→ **CONSIGNE**
Poursuivez le billet sur les néologismes en « phobie » et « philie » en reprenant juste après sa dernière phrase.

→ **EXTRAIT FOURNI**
########################################

11/12/2013

Phobie & philie, néologismes symptomatiques de la pensée facebook

Ou comment, à partir de quelques néologismes en vogue, on peut entrevoir à quel point nous sommes excessivement gouvernés par nos émotions, et trop peu par la raison.

Préambule : l'argument qui tue

Sur l'ancienne version de ce blog, j'avais reproduit le long courrier que j'avais envoyé à une association d'automobilistes,  pour marquer mon désaccord avec leur combat "tout feu tout flamme" contre les radars automatiques. Sous toutes sortes d'arguments dénonçant des magouilles de l'Etat, se cachait (mal) un plaidoyer d'automobilistes pour le "droit à la vitesse", c'est à dire le droit à l'excès de vitesse. Et je m'attachais à argumenter pour montrer en quoi cette démarche était peu responsable.
Un lecteur égaré, qui a pris le temps de lire le billet jusqu'au bout, mais n'a pas pris le temps d'argumenter pour étayer son désaccord, me tint à peu près ce langage :
"Totalement débile. Quel argumentaire de petit Kapo !

########################################

→ **Enregistrements issus d'un jeu de données**
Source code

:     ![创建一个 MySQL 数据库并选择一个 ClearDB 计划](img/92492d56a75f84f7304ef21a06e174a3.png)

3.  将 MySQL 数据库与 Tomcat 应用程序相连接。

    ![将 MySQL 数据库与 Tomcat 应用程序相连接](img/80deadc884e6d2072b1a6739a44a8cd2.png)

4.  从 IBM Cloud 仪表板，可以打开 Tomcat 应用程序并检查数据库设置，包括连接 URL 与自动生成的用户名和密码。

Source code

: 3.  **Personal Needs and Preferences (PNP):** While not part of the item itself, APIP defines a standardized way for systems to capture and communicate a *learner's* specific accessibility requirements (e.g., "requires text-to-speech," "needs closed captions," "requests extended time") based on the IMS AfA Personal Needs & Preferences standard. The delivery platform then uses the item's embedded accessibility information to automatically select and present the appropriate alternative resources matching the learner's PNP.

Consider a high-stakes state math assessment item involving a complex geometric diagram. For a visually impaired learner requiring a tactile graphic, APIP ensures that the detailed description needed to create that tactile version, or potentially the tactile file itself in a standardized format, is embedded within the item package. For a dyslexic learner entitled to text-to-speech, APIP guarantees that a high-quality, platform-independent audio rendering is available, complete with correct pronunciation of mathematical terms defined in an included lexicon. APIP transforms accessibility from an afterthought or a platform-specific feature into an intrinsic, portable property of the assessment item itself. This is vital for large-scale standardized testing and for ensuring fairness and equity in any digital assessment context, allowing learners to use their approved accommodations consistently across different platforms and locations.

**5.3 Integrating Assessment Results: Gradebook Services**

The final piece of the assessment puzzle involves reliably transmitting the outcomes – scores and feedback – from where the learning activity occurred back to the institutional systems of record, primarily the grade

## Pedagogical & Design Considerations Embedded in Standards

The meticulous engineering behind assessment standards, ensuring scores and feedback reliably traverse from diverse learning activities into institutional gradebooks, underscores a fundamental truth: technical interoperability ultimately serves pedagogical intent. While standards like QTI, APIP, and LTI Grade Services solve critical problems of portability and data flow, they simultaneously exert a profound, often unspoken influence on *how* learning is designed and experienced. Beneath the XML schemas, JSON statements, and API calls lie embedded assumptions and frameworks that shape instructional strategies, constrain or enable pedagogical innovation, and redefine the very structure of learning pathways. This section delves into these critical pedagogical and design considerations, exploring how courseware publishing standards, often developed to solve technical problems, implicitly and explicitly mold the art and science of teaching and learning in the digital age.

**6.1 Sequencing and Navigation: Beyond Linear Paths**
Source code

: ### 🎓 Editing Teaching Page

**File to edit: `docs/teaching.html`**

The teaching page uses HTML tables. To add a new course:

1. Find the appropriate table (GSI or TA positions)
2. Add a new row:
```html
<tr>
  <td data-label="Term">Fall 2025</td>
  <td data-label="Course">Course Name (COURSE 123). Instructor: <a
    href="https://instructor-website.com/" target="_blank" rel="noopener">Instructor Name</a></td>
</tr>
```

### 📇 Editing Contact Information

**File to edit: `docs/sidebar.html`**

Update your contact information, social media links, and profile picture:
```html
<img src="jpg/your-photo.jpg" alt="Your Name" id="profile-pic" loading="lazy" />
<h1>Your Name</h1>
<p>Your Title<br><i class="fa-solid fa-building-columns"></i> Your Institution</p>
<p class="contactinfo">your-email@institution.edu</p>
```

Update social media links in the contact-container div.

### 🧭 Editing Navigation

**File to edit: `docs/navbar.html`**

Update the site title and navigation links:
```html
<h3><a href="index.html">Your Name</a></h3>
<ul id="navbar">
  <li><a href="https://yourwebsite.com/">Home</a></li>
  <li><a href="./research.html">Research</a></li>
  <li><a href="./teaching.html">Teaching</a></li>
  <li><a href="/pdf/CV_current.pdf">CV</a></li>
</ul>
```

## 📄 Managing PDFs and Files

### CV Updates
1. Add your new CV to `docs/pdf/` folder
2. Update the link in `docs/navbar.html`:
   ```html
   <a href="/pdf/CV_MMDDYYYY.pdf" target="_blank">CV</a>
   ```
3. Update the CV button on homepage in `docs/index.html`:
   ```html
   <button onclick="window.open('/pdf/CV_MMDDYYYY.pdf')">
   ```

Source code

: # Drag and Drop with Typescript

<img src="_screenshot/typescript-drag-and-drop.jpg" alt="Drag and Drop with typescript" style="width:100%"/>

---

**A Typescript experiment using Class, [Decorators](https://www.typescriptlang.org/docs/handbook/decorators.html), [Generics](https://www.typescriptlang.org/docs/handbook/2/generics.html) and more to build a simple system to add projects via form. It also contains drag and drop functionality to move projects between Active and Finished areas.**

########################################

→ **RÉPONSE**
Pourquoi ne vous contentez pas de dire en une seule ligne que vous êtes autophobe, vous auriez fait gagner un temps précieux à tous ceux qui se sont donnés du mal à vous lire ?
J'espère qu'ils sont très peu nombreux"

La restitution de cette anecdote me permet de relever cet amusant néologisme, "autophobie", pour illustrer mon postulat : se traiter de noms d'oiseaux en ***phile et *****phobe est un sport de plus en plus en vogue (--> note 1).

Les attaques personnelles étant monnaie courante sur le web, on comprend que ce procédé ait un certain succès, proche de l'effet de mode  (--> note 2). Attribuer à son interlocuteur une phobie ou une philie revient à lui diagnostiquer une "pathologie" très déstabilisante, visant à le discréditer et s'affranchir de tout contre-argumentaire.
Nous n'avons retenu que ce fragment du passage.